Kingella kingae is an emergent pathogen causing septic arthritis (SA) in children.
The objective of this study was to analyze the etiology of SA in children before and after the implementation of universal 16S rRNA gene polymerase chain reaction and sequencing (16SPCR) in synovial fluid.

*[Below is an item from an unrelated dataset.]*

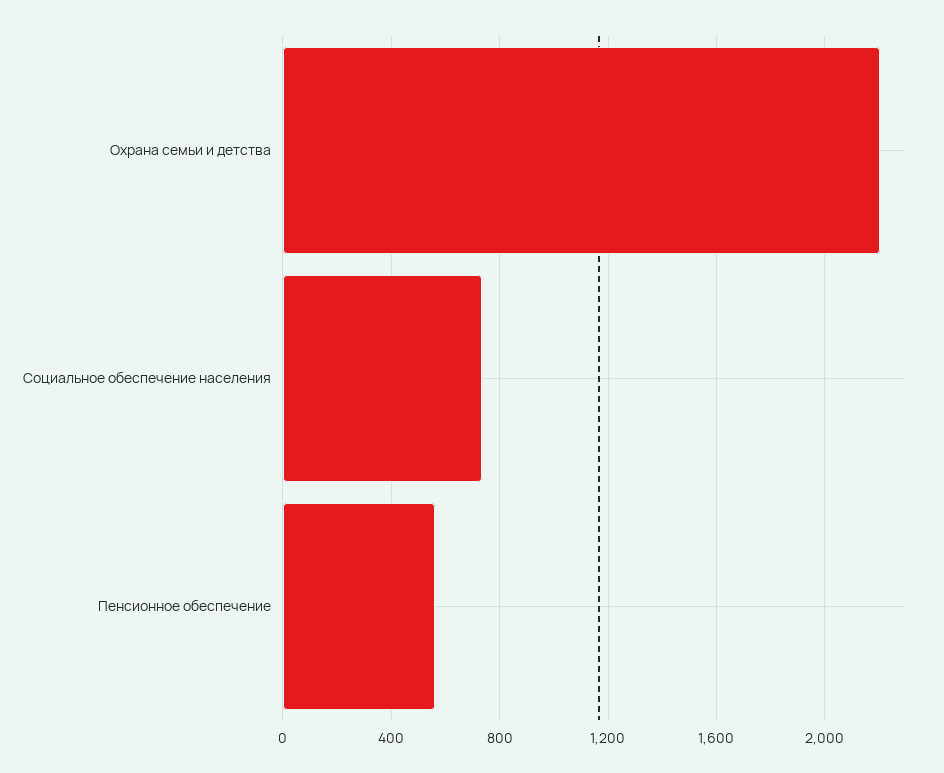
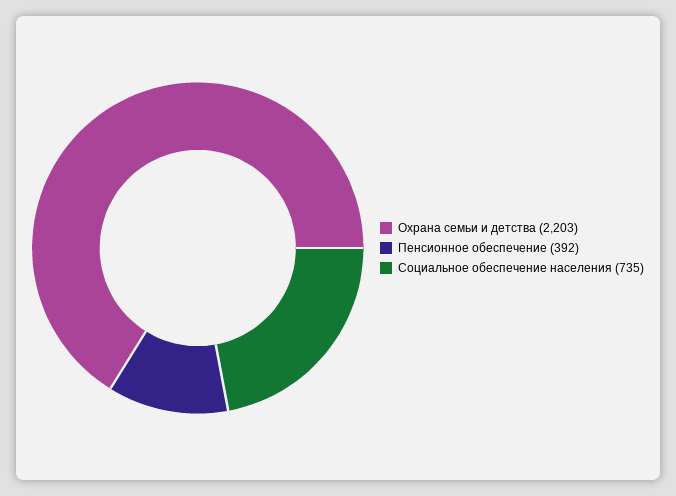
Пенсионное обеспечение: 550 -> 392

Children ≤14 years with acute SA from a Madrid cohort (2002–2013) were reviewed. Differences in etiology were analyzed before (period 1) and after (period 2) the implementation of bacterial 16SPCR in 2009. A comparison in epidemiology, clinical syndromes, therapy and outcome between infections caused by K. kingae and other bacteria was performed.
Bacteria were detected from 40/81 (49.4%) children, with a higher proportion of diagnosis after 16SPCR establishment (period 2, 63% vs. period 1, 31.4%; P = 0.005). The main etiologies were Staphylococcus aureus (37.5%) and K. kingae (35%), although K. kingae was the most common microorganism in P2 (48.3%). Children with K. kingae SA were less likely to be younger than 3 months (0 vs. 42.3%; P < 0.001), had less anemia (21.4 vs. 50%; P = 0.010), lower C-reactive protein (3.8 vs. 8.9 mg/dL; P = 0.039), less associated osteomyelitis (0 vs. 26.9%; P = 0.033), shorter intravenous therapy (6 vs. 15 days; P < 0.001), and had a nonsignificant lower rate of sequelae (0 vs. 30%; P = 0.15) than children with SA caused by other bacteria. However, they tended to have higher rate of fever (86 vs. 57%; P = 0.083).
K. kingae was frequently recovered in children with SA after the implementation of bacterial 16SPCR, producing a milder clinical syndrome and better outcome. Therefore, the use of molecular techniques may be important for the management of these children.